In this paper, we presented a novel approach to enhance visual voice activity detection without the need for audio data or complex facial mappings. When interpreting the results, it is important to consider all aspects (“Pre-LCQ Results”, “Pre-LCQ and LCQ Integrated Results”, “LCQ Comparisons”) and the overall comprehensibility of the approach used.

With the Pre-LCQ results, we were able to test the efficacy of the concurrent face and lip detection algorithm. On average, the variance between the accuracy on both the lips and face detection was within (0.965, 1.000) indicating a strong performance. With the integrated results, we found LCQ’s real-time ability to be less accurate than its post-LCQ ability, however, still reasonable nonetheless. When considering the usage of LCQ in future technologies and research, it is likely to be more successful with analytic work than real-time tasks. While the ability to automatically account for false negatives after interval data has been stored is useful, it can reduce the frequency of highly accurate results until post-analytic work is done. With regard to LCQ comparisons, it performed on par with other methods, superior in most aspects. With a total error score of 0.12, it is slightly less effective than Liu et al.’s method; however, its simple nature has many benefits, such as less CPU strain and easier development.

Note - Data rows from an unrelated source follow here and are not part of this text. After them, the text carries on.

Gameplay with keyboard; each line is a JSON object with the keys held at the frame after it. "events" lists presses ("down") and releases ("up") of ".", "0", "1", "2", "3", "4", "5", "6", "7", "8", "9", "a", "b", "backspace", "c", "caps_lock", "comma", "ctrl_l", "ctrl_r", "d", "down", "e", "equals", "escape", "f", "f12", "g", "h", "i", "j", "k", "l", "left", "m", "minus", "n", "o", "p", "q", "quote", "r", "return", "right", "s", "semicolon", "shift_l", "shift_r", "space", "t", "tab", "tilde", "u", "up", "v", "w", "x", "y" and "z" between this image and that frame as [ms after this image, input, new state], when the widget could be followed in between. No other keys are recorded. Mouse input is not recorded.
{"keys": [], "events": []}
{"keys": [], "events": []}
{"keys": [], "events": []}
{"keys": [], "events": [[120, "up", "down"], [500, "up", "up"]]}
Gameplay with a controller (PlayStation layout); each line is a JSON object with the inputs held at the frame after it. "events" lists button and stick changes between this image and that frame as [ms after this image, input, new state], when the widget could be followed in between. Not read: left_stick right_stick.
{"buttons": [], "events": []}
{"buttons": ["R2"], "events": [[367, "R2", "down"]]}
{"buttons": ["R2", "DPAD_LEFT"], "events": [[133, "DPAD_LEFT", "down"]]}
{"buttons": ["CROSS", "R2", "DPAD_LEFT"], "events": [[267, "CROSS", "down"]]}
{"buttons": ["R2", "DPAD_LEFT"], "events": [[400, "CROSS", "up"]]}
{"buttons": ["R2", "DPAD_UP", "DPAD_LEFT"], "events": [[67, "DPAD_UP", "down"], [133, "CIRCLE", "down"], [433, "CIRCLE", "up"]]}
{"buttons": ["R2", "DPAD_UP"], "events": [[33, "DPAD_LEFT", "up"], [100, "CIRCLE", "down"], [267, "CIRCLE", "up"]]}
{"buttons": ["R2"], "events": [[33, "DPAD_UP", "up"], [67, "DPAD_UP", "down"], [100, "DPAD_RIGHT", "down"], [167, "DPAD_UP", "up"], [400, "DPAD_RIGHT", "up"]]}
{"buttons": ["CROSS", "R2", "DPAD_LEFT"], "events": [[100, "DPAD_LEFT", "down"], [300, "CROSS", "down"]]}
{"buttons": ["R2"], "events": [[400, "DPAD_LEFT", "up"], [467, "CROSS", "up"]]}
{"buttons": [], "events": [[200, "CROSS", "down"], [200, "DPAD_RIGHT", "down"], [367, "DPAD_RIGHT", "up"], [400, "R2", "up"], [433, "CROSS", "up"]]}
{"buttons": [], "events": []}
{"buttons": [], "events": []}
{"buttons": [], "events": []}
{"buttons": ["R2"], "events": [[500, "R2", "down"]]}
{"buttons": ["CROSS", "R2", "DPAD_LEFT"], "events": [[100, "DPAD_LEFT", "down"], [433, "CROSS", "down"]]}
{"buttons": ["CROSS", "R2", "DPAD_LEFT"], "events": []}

Although the current findings cover a wide variety of effectiveness, from pre-LCQ, LCQ, and integrated results, they are unable to predict its performance in more variable heavy situations involving large crowds, situations with several faces within a single frame, or instances when simultaneous audio-visual voice activity detection is required. These cases, most significantly the latter, given that LCQ is solely a visual-based approach, will make way for future research. Testing LCQ’s or a similiar VAD method’s performance with audio signals could potentially improve its overall performance and thus reduce the current error rate. While current work in VAD is beginning to digress to more complex approaches such as complete facial mappings, lip reading, and speaker recognition, it is important to establish a strong and effective basis to further enhance the results found in such methods.